*** Opening Information provided ***
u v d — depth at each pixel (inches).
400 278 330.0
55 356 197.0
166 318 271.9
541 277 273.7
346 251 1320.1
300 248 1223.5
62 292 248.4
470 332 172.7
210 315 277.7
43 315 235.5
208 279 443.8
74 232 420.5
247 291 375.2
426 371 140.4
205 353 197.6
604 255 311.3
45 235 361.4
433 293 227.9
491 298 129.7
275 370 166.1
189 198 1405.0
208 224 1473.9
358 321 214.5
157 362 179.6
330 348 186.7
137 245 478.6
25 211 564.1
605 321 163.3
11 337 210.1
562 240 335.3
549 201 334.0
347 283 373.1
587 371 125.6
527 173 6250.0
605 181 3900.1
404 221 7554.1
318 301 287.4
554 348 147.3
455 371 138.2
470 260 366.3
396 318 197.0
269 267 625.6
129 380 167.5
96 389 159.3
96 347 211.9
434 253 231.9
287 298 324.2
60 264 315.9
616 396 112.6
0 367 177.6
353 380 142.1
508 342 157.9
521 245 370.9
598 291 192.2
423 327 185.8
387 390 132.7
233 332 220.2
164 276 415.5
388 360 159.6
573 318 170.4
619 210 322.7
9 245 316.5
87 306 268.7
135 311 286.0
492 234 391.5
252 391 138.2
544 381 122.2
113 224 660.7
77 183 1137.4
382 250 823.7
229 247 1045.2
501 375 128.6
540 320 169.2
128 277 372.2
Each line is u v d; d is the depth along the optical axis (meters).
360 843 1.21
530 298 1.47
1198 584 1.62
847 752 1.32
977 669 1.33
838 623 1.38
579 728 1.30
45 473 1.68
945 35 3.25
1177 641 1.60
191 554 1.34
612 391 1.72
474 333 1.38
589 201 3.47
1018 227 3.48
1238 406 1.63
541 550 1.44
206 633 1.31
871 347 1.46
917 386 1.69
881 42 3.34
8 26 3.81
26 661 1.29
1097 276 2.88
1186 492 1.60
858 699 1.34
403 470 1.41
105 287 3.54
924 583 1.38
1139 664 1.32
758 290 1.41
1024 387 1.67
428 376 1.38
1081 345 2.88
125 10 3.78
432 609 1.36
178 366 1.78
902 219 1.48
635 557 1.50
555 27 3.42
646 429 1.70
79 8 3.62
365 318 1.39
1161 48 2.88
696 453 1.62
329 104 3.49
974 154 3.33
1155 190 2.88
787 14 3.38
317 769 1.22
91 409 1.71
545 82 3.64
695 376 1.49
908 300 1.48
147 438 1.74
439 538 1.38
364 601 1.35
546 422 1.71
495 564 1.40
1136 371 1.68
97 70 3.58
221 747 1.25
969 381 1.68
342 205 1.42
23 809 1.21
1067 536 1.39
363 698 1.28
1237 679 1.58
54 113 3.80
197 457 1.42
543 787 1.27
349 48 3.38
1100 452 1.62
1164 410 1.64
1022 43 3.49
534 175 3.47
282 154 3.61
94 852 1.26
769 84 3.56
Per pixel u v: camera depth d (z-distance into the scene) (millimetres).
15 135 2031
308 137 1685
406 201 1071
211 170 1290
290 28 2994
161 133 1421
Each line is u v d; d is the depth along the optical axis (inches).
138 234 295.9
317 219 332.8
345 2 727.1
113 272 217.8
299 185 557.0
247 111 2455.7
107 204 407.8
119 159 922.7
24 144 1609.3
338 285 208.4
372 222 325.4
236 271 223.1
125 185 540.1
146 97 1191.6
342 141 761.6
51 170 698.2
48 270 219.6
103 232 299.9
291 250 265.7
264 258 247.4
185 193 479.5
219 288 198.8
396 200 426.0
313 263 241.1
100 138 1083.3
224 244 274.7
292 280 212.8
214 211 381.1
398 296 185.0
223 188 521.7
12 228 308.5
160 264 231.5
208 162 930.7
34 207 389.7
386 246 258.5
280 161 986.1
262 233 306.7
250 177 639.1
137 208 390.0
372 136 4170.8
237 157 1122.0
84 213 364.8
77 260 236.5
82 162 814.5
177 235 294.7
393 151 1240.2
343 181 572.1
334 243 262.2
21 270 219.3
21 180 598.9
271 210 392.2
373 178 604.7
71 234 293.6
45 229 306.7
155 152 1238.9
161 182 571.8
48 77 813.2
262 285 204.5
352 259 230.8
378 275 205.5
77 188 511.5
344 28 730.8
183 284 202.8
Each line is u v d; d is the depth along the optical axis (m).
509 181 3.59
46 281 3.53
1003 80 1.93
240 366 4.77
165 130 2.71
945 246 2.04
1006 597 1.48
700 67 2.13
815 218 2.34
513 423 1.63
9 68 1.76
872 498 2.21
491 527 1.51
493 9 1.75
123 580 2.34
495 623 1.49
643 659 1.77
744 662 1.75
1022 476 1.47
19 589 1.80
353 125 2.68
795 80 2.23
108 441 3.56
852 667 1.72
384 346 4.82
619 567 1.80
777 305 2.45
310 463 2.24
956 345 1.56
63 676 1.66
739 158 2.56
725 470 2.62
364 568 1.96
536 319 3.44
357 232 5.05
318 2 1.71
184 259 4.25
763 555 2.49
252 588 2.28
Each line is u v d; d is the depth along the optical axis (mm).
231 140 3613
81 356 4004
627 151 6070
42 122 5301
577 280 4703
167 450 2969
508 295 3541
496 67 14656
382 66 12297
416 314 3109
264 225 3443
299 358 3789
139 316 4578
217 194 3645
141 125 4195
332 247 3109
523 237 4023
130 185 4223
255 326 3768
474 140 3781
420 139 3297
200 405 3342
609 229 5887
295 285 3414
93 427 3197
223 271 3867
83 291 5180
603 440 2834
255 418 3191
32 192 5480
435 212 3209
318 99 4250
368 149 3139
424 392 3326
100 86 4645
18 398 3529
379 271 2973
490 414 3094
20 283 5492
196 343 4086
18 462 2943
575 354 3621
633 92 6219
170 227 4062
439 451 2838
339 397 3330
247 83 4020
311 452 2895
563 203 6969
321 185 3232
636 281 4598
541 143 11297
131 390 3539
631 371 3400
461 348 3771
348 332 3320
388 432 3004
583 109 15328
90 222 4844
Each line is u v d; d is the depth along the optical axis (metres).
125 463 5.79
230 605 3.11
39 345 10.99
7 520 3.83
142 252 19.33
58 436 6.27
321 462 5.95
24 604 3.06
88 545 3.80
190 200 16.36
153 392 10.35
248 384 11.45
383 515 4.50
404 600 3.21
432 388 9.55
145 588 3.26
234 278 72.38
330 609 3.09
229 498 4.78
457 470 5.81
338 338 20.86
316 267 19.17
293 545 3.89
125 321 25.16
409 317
*** Closing Information provided ***
• **Work to complete**: Every record in the material above should be set down exactly.

• **Answer**:
u v d — depth at each pixel (inches).
400 278 330.0
55 356 197.0
166 318 271.9
541 277 273.7
346 251 1320.1
300 248 1223.5
62 292 248.4
470 332 172.7
210 315 277.7
43 315 235.5
208 279 443.8
74 232 420.5
247 291 375.2
426 371 140.4
205 353 197.6
604 255 311.3
45 235 361.4
433 293 227.9
491 298 129.7
275 370 166.1
189 198 1405.0
208 224 1473.9
358 321 214.5
157 362 179.6
330 348 186.7
137 245 478.6
25 211 564.1
605 321 163.3
11 337 210.1
562 240 335.3
549 201 334.0
347 283 373.1
587 371 125.6
527 173 6250.0
605 181 3900.1
404 221 7554.1
318 301 287.4
554 348 147.3
455 371 138.2
470 260 366.3
396 318 197.0
269 267 625.6
129 380 167.5
96 389 159.3
96 347 211.9
434 253 231.9
287 298 324.2
60 264 315.9
616 396 112.6
0 367 177.6
353 380 142.1
508 342 157.9
521 245 370.9
598 291 192.2
423 327 185.8
387 390 132.7
233 332 220.2
164 276 415.5
388 360 159.6
573 318 170.4
619 210 322.7
9 245 316.5
87 306 268.7
135 311 286.0
492 234 391.5
252 391 138.2
544 381 122.2
113 224 660.7
77 183 1137.4
382 250 823.7
229 247 1045.2
501 375 128.6
540 320 169.2
128 277 372.2
Each line is u v d; d is the depth along the optical axis (meters).
360 843 1.21
530 298 1.47
1198 584 1.62
847 752 1.32
977 669 1.33
838 623 1.38
579 728 1.30
45 473 1.68
945 35 3.25
1177 641 1.60
191 554 1.34
612 391 1.72
474 333 1.38
589 201 3.47
1018 227 3.48
1238 406 1.63
541 550 1.44
206 633 1.31
871 347 1.46
917 386 1.69
881 42 3.34
8 26 3.81
26 661 1.29
1097 276 2.88
1186 492 1.60
858 699 1.34
403 470 1.41
105 287 3.54
924 583 1.38
1139 664 1.32
758 290 1.41
1024 387 1.67
428 376 1.38
1081 345 2.88
125 10 3.78
432 609 1.36
178 366 1.78
902 219 1.48
635 557 1.50
555 27 3.42
646 429 1.70
79 8 3.62
365 318 1.39
1161 48 2.88
696 453 1.62
329 104 3.49
974 154 3.33
1155 190 2.88
787 14 3.38
317 769 1.22
91 409 1.71
545 82 3.64
695 376 1.49
908 300 1.48
147 438 1.74
439 538 1.38
364 601 1.35
546 422 1.71
495 564 1.40
1136 371 1.68
97 70 3.58
221 747 1.25
969 381 1.68
342 205 1.42
23 809 1.21
1067 536 1.39
363 698 1.28
1237 679 1.58
54 113 3.80
197 457 1.42
543 787 1.27
349 48 3.38
1100 452 1.62
1164 410 1.64
1022 43 3.49
534 175 3.47
282 154 3.61
94 852 1.26
769 84 3.56
Per pixel u v: camera depth d (z-distance into the scene) (millimetres).
15 135 2031
308 137 1685
406 201 1071
211 170 1290
290 28 2994
161 133 1421
Each line is u v d; d is the depth along the optical axis (inches).
138 234 295.9
317 219 332.8
345 2 727.1
113 272 217.8
299 185 557.0
247 111 2455.7
107 204 407.8
119 159 922.7
24 144 1609.3
338 285 208.4
372 222 325.4
236 271 223.1
125 185 540.1
146 97 1191.6
342 141 761.6
51 170 698.2
48 270 219.6
103 232 299.9
291 250 265.7
264 258 247.4
185 193 479.5
219 288 198.8
396 200 426.0
313 263 241.1
100 138 1083.3
224 244 274.7
292 280 212.8
214 211 381.1
398 296 185.0
223 188 521.7
12 228 308.5
160 264 231.5
208 162 930.7
34 207 389.7
386 246 258.5
280 161 986.1
262 233 306.7
250 177 639.1
137 208 390.0
372 136 4170.8
237 157 1122.0
84 213 364.8
77 260 236.5
82 162 814.5
177 235 294.7
393 151 1240.2
343 181 572.1
334 243 262.2
21 270 219.3
21 180 598.9
271 210 392.2
373 178 604.7
71 234 293.6
45 229 306.7
155 152 1238.9
161 182 571.8
48 77 813.2
262 285 204.5
352 259 230.8
378 275 205.5
77 188 511.5
344 28 730.8
183 284 202.8
Each line is u v d; d is the depth along the optical axis (m).
509 181 3.59
46 281 3.53
1003 80 1.93
240 366 4.77
165 130 2.71
945 246 2.04
1006 597 1.48
700 67 2.13
815 218 2.34
513 423 1.63
9 68 1.76
872 498 2.21
491 527 1.51
493 9 1.75
123 580 2.34
495 623 1.49
643 659 1.77
744 662 1.75
1022 476 1.47
19 589 1.80
353 125 2.68
795 80 2.23
108 441 3.56
852 667 1.72
384 346 4.82
619 567 1.80
777 305 2.45
310 463 2.24
956 345 1.56
63 676 1.66
739 158 2.56
725 470 2.62
364 568 1.96
536 319 3.44
357 232 5.05
318 2 1.71
184 259 4.25
763 555 2.49
252 588 2.28
Each line is u v d; d is the depth along the optical axis (mm).
231 140 3613
81 356 4004
627 151 6070
42 122 5301
577 280 4703
167 450 2969
508 295 3541
496 67 14656
382 66 12297
416 314 3109
264 225 3443
299 358 3789
139 316 4578
217 194 3645
141 125 4195
332 247 3109
523 237 4023
130 185 4223
255 326 3768
474 140 3781
420 139 3297
200 405 3342
609 229 5887
295 285 3414
93 427 3197
223 271 3867
83 291 5180
603 440 2834
255 418 3191
32 192 5480
435 212 3209
318 99 4250
368 149 3139
424 392 3326
100 86 4645
18 398 3529
379 271 2973
490 414 3094
20 283 5492
196 343 4086
18 462 2943
575 354 3621
633 92 6219
170 227 4062
439 451 2838
339 397 3330
247 83 4020
311 452 2895
563 203 6969
321 185 3232
636 281 4598
541 143 11297
131 390 3539
631 371 3400
461 348 3771
348 332 3320
388 432 3004
583 109 15328
90 222 4844
Each line is u v d; d is the depth along the optical axis (metres).
125 463 5.79
230 605 3.11
39 345 10.99
7 520 3.83
142 252 19.33
58 436 6.27
321 462 5.95
24 604 3.06
88 545 3.80
190 200 16.36
153 392 10.35
248 384 11.45
383 515 4.50
404 600 3.21
432 388 9.55
145 588 3.26
234 278 72.38
330 609 3.09
229 498 4.78
457 470 5.81
338 338 20.86
316 267 19.17
293 545 3.89
125 321 25.16
409 317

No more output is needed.